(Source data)
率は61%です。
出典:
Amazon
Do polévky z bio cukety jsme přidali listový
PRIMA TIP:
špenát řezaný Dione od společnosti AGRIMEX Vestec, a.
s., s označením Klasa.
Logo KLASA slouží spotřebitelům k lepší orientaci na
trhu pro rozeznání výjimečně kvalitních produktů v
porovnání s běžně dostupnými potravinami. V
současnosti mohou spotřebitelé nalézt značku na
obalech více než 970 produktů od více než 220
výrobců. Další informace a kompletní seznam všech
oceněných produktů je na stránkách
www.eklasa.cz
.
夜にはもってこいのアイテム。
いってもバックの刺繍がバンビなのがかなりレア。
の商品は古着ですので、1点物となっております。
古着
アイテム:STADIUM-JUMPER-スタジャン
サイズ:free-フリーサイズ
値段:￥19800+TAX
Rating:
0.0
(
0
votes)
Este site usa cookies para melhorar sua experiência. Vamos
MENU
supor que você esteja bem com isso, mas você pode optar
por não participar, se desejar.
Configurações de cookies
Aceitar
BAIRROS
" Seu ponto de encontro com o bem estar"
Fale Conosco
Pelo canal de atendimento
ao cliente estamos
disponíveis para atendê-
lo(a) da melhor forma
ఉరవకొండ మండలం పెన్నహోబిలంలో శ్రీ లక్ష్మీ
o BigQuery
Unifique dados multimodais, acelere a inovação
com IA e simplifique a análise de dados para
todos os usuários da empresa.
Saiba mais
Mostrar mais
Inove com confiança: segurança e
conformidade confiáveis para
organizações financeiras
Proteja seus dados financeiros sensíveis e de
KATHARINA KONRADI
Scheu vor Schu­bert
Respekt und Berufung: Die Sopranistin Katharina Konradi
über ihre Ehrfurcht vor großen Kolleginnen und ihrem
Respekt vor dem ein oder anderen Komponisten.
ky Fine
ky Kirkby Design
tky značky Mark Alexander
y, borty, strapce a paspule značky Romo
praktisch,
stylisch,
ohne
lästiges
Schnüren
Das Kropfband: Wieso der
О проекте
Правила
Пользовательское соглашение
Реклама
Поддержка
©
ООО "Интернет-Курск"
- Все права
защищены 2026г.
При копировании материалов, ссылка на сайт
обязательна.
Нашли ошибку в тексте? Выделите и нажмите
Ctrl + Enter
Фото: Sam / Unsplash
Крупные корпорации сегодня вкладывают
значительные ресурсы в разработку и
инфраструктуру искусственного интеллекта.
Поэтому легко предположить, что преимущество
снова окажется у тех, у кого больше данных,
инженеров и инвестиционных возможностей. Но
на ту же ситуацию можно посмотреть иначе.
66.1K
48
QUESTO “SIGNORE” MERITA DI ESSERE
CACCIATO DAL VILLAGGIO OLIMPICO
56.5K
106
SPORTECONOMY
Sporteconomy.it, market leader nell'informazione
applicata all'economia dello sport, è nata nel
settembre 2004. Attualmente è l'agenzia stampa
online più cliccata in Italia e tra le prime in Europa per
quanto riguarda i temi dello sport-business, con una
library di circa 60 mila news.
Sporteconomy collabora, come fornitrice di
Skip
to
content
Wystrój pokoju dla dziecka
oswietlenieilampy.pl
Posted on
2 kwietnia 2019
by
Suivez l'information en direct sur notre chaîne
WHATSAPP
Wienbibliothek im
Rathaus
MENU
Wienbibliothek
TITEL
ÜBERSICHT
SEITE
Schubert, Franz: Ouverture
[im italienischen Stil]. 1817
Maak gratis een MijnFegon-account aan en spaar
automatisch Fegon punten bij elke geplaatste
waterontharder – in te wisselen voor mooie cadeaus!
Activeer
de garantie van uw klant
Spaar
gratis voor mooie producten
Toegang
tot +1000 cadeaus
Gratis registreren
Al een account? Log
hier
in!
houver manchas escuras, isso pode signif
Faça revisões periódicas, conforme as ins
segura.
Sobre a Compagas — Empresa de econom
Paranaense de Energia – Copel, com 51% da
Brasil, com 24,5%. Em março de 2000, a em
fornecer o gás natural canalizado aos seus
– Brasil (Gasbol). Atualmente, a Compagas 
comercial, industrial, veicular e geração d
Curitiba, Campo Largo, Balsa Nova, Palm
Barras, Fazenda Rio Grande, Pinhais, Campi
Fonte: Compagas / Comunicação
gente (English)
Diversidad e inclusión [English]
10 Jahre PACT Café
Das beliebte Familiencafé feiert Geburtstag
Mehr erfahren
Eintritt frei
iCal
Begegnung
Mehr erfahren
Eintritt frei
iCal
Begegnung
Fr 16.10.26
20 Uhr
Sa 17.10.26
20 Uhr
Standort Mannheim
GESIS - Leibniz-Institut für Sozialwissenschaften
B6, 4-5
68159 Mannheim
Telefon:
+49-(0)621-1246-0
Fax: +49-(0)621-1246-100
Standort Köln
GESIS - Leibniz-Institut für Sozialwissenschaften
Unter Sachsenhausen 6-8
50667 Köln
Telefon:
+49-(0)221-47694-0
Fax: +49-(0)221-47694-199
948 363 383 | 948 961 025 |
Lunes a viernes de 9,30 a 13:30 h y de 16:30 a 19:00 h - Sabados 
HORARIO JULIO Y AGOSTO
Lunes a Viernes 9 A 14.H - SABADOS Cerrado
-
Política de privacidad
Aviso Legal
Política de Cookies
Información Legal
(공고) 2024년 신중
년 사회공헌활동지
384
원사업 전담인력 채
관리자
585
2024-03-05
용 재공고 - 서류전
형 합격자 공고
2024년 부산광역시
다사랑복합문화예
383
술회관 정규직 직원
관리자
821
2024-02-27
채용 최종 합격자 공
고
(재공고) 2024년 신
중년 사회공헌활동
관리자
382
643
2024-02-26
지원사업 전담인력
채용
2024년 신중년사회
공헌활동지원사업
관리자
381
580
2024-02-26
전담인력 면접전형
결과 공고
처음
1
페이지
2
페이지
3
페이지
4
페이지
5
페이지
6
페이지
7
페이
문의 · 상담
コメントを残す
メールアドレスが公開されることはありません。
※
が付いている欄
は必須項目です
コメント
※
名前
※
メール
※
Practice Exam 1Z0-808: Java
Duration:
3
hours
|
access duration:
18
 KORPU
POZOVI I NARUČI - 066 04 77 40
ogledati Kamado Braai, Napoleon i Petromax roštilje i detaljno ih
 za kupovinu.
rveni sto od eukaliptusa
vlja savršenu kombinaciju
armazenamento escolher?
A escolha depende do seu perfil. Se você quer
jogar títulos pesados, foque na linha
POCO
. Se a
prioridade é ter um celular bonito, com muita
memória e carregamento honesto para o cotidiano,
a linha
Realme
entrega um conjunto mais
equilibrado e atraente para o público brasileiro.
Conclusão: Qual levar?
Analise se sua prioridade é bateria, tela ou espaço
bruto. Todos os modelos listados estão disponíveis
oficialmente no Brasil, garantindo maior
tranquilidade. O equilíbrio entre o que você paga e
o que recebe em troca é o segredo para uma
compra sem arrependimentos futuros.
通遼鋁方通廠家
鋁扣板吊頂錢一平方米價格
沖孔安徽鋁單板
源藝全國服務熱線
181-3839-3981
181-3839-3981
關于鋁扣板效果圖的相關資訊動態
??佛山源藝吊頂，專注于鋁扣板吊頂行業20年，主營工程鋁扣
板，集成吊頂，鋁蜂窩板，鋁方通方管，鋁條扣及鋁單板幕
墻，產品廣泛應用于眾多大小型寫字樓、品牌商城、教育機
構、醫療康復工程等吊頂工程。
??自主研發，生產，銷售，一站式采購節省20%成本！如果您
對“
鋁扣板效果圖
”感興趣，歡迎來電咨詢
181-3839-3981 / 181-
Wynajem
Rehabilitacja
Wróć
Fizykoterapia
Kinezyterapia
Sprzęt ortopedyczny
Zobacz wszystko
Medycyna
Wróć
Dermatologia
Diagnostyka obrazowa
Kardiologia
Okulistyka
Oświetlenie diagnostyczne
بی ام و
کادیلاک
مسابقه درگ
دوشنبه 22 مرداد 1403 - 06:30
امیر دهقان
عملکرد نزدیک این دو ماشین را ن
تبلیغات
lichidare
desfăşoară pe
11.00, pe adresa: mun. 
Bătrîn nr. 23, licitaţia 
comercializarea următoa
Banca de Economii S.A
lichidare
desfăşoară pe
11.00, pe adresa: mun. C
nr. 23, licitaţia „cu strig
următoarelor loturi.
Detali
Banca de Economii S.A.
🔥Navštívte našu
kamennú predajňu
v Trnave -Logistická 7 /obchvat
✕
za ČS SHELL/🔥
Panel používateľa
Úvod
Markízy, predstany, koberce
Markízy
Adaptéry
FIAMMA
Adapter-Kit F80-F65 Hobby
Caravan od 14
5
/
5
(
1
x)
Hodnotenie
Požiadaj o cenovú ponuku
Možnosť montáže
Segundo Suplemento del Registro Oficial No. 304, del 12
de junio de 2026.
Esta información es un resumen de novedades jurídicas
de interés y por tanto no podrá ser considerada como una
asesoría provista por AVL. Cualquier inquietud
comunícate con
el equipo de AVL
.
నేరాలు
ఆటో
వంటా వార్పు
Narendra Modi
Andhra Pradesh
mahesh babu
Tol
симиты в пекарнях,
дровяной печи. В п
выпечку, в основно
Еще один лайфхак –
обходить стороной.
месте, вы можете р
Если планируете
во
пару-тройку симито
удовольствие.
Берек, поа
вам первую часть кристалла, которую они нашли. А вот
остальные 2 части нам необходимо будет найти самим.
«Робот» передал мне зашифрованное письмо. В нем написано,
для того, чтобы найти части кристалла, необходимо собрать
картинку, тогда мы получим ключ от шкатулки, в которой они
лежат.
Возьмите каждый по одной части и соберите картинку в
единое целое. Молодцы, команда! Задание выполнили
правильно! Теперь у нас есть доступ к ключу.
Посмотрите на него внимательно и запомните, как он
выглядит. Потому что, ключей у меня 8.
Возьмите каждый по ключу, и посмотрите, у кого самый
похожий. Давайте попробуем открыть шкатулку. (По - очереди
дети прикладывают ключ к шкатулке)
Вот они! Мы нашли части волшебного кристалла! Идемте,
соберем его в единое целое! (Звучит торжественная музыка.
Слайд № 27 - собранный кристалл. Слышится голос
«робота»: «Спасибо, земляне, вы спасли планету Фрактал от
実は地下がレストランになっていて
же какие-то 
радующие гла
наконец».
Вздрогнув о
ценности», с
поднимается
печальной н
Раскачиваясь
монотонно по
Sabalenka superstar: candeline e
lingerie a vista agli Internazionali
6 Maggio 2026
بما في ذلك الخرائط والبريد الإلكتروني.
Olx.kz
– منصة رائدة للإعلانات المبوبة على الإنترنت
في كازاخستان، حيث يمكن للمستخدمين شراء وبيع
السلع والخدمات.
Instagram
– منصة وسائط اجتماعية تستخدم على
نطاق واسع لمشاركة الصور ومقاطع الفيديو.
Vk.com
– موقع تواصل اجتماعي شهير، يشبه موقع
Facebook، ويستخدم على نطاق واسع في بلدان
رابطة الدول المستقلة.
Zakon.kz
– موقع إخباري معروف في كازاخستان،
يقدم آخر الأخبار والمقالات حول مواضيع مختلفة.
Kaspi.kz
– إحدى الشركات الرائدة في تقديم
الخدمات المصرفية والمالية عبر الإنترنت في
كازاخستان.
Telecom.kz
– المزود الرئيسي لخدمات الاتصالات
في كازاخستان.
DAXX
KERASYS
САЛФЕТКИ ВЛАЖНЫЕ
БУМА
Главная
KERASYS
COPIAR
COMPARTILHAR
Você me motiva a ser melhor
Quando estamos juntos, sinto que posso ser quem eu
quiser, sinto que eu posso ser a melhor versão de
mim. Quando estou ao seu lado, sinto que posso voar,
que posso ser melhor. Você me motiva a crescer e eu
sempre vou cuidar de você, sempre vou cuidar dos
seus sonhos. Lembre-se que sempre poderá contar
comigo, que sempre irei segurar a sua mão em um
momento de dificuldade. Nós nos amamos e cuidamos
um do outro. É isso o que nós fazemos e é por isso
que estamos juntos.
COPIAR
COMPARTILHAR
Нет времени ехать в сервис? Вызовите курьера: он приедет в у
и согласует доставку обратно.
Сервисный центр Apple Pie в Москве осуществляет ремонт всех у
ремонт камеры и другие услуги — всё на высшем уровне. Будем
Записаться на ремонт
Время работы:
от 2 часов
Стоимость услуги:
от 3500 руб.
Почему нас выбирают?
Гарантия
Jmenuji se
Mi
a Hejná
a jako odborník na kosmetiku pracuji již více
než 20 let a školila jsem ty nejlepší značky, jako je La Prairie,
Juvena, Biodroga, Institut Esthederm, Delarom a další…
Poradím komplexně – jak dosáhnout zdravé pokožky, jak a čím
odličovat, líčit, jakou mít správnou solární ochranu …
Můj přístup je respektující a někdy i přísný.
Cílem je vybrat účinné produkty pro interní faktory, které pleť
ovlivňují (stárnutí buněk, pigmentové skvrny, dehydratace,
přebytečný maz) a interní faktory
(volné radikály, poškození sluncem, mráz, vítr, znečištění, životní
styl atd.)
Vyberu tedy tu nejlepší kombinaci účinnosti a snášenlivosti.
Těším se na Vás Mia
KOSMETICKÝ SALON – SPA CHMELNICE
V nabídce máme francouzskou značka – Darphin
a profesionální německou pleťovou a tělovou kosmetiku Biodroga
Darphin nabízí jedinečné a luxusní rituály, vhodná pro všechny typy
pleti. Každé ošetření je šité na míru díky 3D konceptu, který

## Task prompt
Return the span of lines in the data above that opens at the line with "Barras, Fazenda Rio Grande, Pinhais, Campi" and closes at the line with "Fr 16.10.26", exactly, ends included, nothing else.

## Solution below
Barras, Fazenda Rio Grande, Pinhais, Campi
Fonte: Compagas / Comunicação
gente (English)
Diversidad e inclusión [English]
10 Jahre PACT Café
Das beliebte Familiencafé feiert Geburtstag
Mehr erfahren
Eintritt frei
iCal
Begegnung
Mehr erfahren
Eintritt frei
iCal
Begegnung
Fr 16.10.26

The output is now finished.